## Data shown
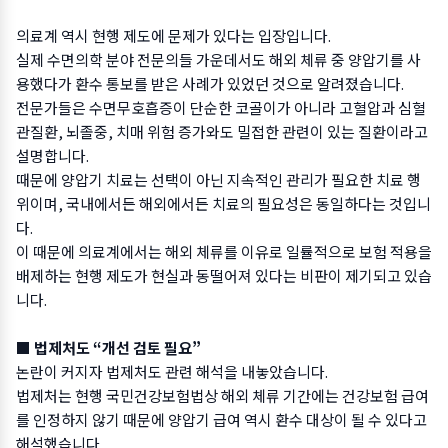
의료계 역시 현행 제도에 문제가 있다는 입장입니다.
실제 수면의학 분야 전문의들 가운데서도 해외 체류 중 양압기를 사
용했다가 환수 통보를 받은 사례가 있었던 것으로 알려졌습니다.
전문가들은 수면무호흡증이 단순한 코골이가 아니라 고혈압과 심혈
관질환, 뇌졸중, 치매 위험 증가와도 밀접한 관련이 있는 질환이라고
설명합니다.
때문에 양압기 치료는 선택이 아닌 지속적인 관리가 필요한 치료 행
위이며, 국내에서든 해외에서든 치료의 필요성은 동일하다는 것입니
다.
이 때문에 의료계에서는 해외 체류를 이유로 일률적으로 보험 적용을
배제하는 현행 제도가 현실과 동떨어져 있다는 비판이 제기되고 있습
니다.
■ 법제처도 “개선 검토 필요”
논란이 커지자 법제처도 관련 해석을 내놓았습니다.
법제처는 현행 국민건강보험법상 해외 체류 기간에는 건강보험 급여
를 인정하지 않기 때문에 양압기 급여 역시 환수 대상이 될 수 있다고
해석했습니다.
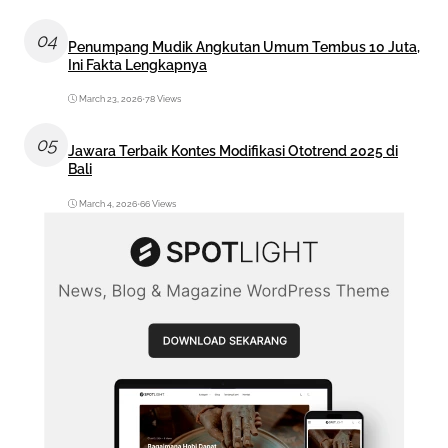
04
Penumpang Mudik Angkutan Umum Tembus 10 Juta,
Ini Fakta Lengkapnya
March 23, 2026
•
78 Views
05
Jawara Terbaik Kontes Modifikasi Ototrend 2025 di
Bali
March 4, 2026
•
66 Views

## Exercise requirements
Format all the text in the listing above as a JSON list of strings, with one string per line and blank lines skipped. Leave the pictures out.

## Answer to this problem
[
  "의료계 역시 현행 제도에 문제가 있다는 입장입니다.",
  "실제 수면의학 분야 전문의들 가운데서도 해외 체류 중 양압기를 사",
  "용했다가 환수 통보를 받은 사례가 있었던 것으로 알려졌습니다.",
  "전문가들은 수면무호흡증이 단순한 코골이가 아니라 고혈압과 심혈",
  "관질환, 뇌졸중, 치매 위험 증가와도 밀접한 관련이 있는 질환이라고",
  "설명합니다.",
  "때문에 양압기 치료는 선택이 아닌 지속적인 관리가 필요한 치료 행",
  "위이며, 국내에서든 해외에서든 치료의 필요성은 동일하다는 것입니",
  "다.",
  "이 때문에 의료계에서는 해외 체류를 이유로 일률적으로 보험 적용을",
  "배제하는 현행 제도가 현실과 동떨어져 있다는 비판이 제기되고 있습",
  "니다.",
  "■ 법제처도 “개선 검토 필요”",
  "논란이 커지자 법제처도 관련 해석을 내놓았습니다.",
  "법제처는 현행 국민건강보험법상 해외 체류 기간에는 건강보험 급여",
  "를 인정하지 않기 때문에 양압기 급여 역시 환수 대상이 될 수 있다고",
  "해석했습니다.",
  "04",
  "Penumpang Mudik Angkutan Umum Tembus 10 Juta,",
  "Ini Fakta Lengkapnya",
  "March 23, 2026",
  "•",
  "78 Views",
  "05",
  "Jawara Terbaik Kontes Modifikasi Ototrend 2025 di",
  "Bali",
  "March 4, 2026",
  "•",
  "66 Views"
]